No imagino trabajo mejor ni más agradecido para con quien lo realiza
Tras el desayuno, el trayecto al trabajo, que conlleva dejar a mi hijo de seis años en el colegio. Este es el momento en el que él suele inspirarse y hablarme del bonito paisaje que ve por la ventana del coche o de lo fuerte que es aquel burro que lleva el carro cargado hasta los topes o me pide que lo lleve por algún atajo, que siempre implica meternos por charcos y barro o ir sorteando las piedras y los socavones varios que pueblan las pistas de Nouakchott.
Luego, el trabajo. Un trabajo que no es tal o al menos que se sale de sus tan manidas connotaciones negativas y, por tanto, ennoblece su definición tradicional. Normalmente, lo que yo hago aquí como trabajo es más que nada un disfrute. Porque permite soñar. Porque permite crear e innovar. Porque nos hace formar parte de un mundo en cambio, de una sociedad que progresa. Puede que no a los ritmos que se fijaron con los Objetivos de Desarrollo del Milenio o los indicadores marcados por sesudos profesionales del desarrollo, siempre acelerados, siempre cortoplacistas. Pero progresa y ello se ve, es palpable, hasta es medible. Y yo tengo la suerte de sentirme partícipe de ello.

[Entradas del conjunto de datos]
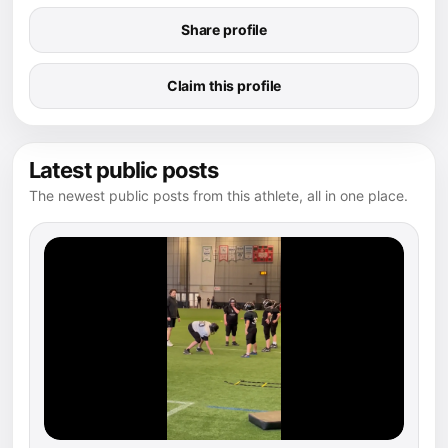
Share profile
Claim this profile
Latest public posts
The newest public posts from this athlete, all in one place.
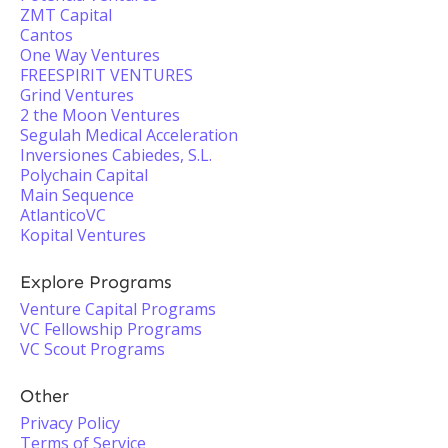
ZMT Capital
Cantos
One Way Ventures
FREESPIRIT VENTURES
Grind Ventures
2 the Moon Ventures
Segulah Medical Acceleration
Inversiones Cabiedes, S.L.
Polychain Capital
Main Sequence
AtlanticoVC
Kopital Ventures
Explore Programs
Venture Capital Programs
VC Fellowship Programs
VC Scout Programs
Other
Privacy Policy
Terms of Service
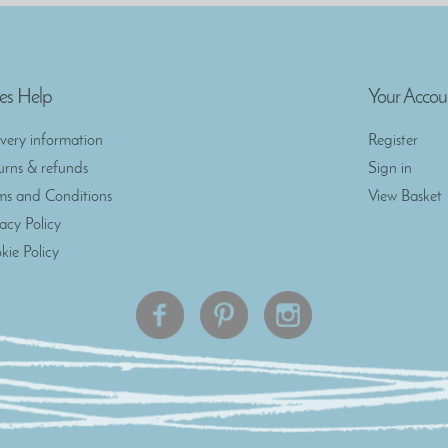
es Help
Your Accou
ivery information
Register
urns & refunds
Sign in
ms and Conditions
View Basket
vacy Policy
kie Policy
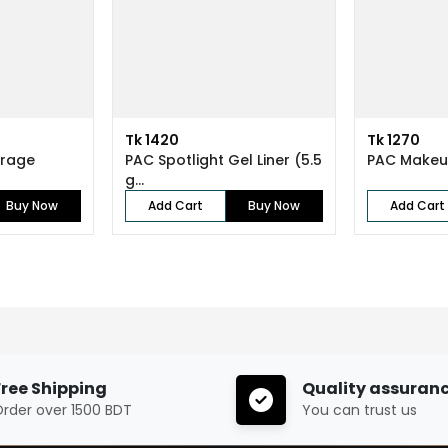
Tk 1420
Tk 1270
erage
PAC Spotlight Gel Liner (5.5
PAC Makeu
g...
Buy Now
Add Cart
Buy Now
Add Cart
Free Shipping
Quality assuran
rder over 1500 BDT
You can trust us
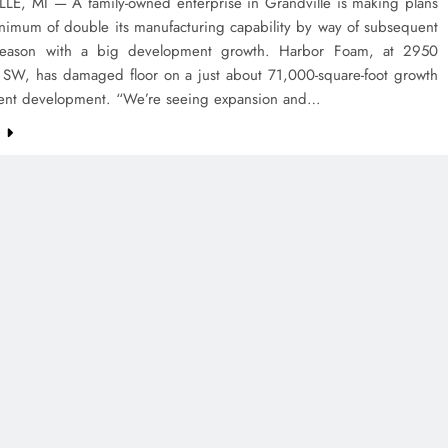
E, MI — A family-owned enterprise in Grandville is making plans
inimum of double its manufacturing capability by way of subsequent
eason with a big development growth. Harbor Foam, at 2950
t. SW, has damaged floor on a just about 71,000-square-foot growth
esent development. “We’re seeing expansion and…
e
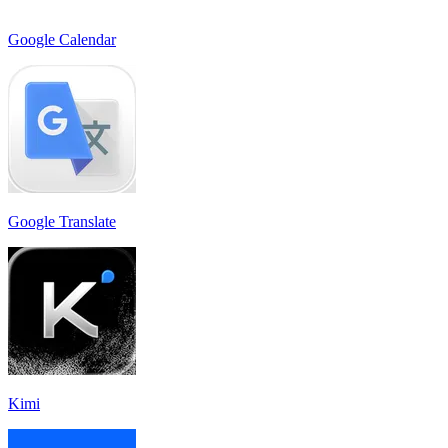
Google Calendar
Google Translate
Kimi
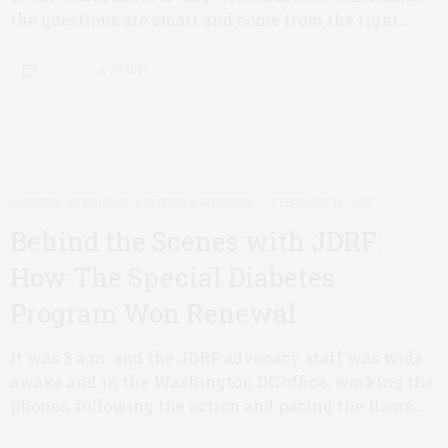
the questions are smart and come from the right…
0 SHARES
DIABETES ADVOCACY
,
POLITICS & BUSINESS
FEBRUARY 14, 2018
Behind the Scenes with JDRF:
How The Special Diabetes
Program Won Renewal
It was 3 a.m. and the JDRF advocacy staff was wide
awake and in the Washington DC office, working the
phones, following the action and pacing the floors,…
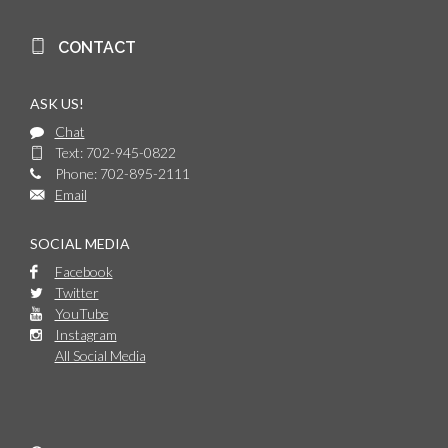
CONTACT
ASK US!
Chat
Text: 702-945-0822
Phone: 702-895-2111
Email
SOCIAL MEDIA
Facebook
Twitter
YouTube
Instagram
All Social Media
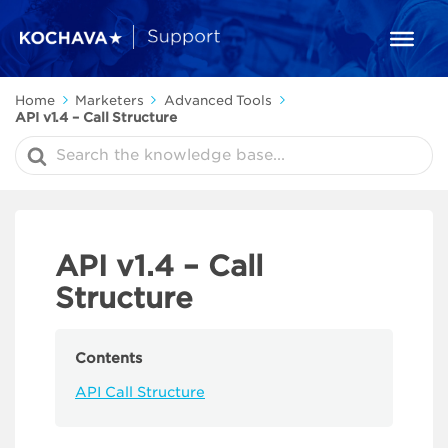
Home
Marketers
Advanced Tools
API v1.4 – Call Structure
Search
For
API v1.4 – Call
Structure
Contents
API Call Structure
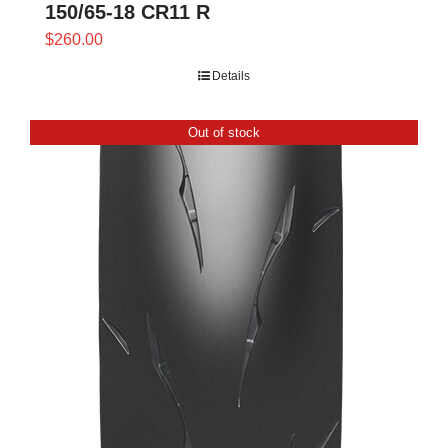
150/65-18 CR11 R
$
260.00
Details
Out of stock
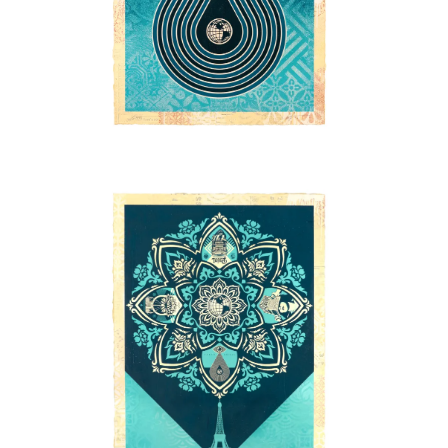
SOLD OUT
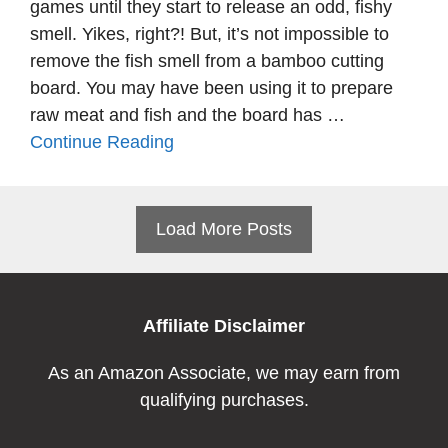
games until they start to release an odd, fishy
smell. Yikes, right?! But, it’s not impossible to
remove the fish smell from a bamboo cutting
board. You may have been using it to prepare
raw meat and fish and the board has …
Continue Reading
Load More Posts
Affiliate Disclaimer
As an Amazon Associate, we may earn from
qualifying purchases.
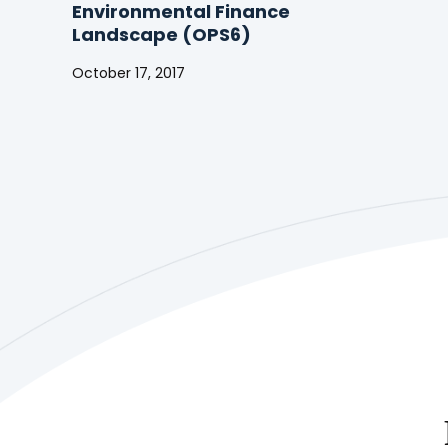
Environmental Finance
Landscape (OPS6)
October 17, 2017
The
GEF
in
the
Changing
Environmental
Finance
Landscape
(OPS6)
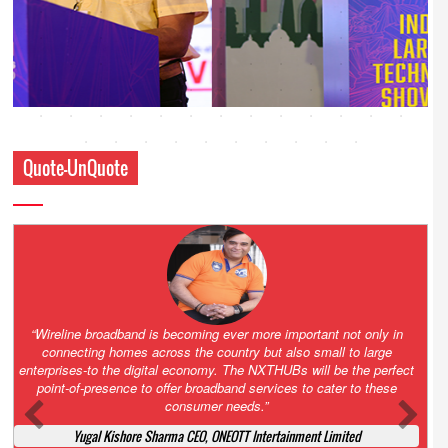
Quote-UnQuote
Amazing and grim battle for survival. Guess it will end up in Supreme
Court. All that NCLT asked Zee to do was to file a reply to Invesco
petition for a EGM. Now this is getting too serious. So far Invesco
has been hammered for demanding an EGM. What is Zee upto?
Ofcourse my lawyer community knows better!
Ashok Mansukhani, Corporate Law and Media Law Advocate at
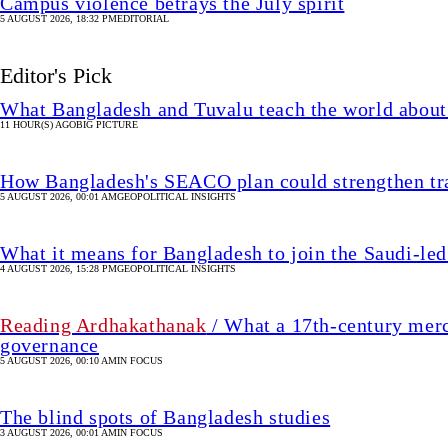
Campus violence betrays the July spirit
5 AUGUST 2026, 18:32 PM
EDITORIAL
Editor's Pick
What Bangladesh and Tuvalu teach the world about 
11 HOUR(S) AGO
BIG PICTURE
How Bangladesh's SEACO plan could strengthen tr
5 AUGUST 2026, 00:01 AM
GEOPOLITICAL INSIGHTS
What it means for Bangladesh to join the Saudi-led
4 AUGUST 2026, 15:28 PM
GEOPOLITICAL INSIGHTS
Reading Ardhakathanak
/ What a 17th-century merc
governance
5 AUGUST 2026, 00:10 AM
IN FOCUS
The blind spots of Bangladesh studies
3 AUGUST 2026, 00:01 AM
IN FOCUS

## Requisitos de la tarea
Reescribe el fragmento del texto proporcionado que empieza con "Luego, el trabajo." y sigue hasta "partícipe de ello.", cambiando "disfrute" por "placer".

## Respuesta al ejercicio
Luego, el trabajo. Un trabajo que no es tal o al menos que se sale de sus tan manidas connotaciones negativas y, por tanto, ennoblece su definición tradicional. Normalmente, lo que yo hago aquí como trabajo es más que nada un placer. Porque permite soñar. Porque permite crear e innovar. Porque nos hace formar parte de un mundo en cambio, de una sociedad que progresa. Puede que no a los ritmos que se fijaron con los Objetivos de Desarrollo del Milenio o los indicadores marcados por sesudos profesionales del desarrollo, siempre acelerados, siempre cortoplacistas. Pero progresa y ello se ve, es palpable, hasta es medible. Y yo tengo la suerte de sentirme partícipe de ello.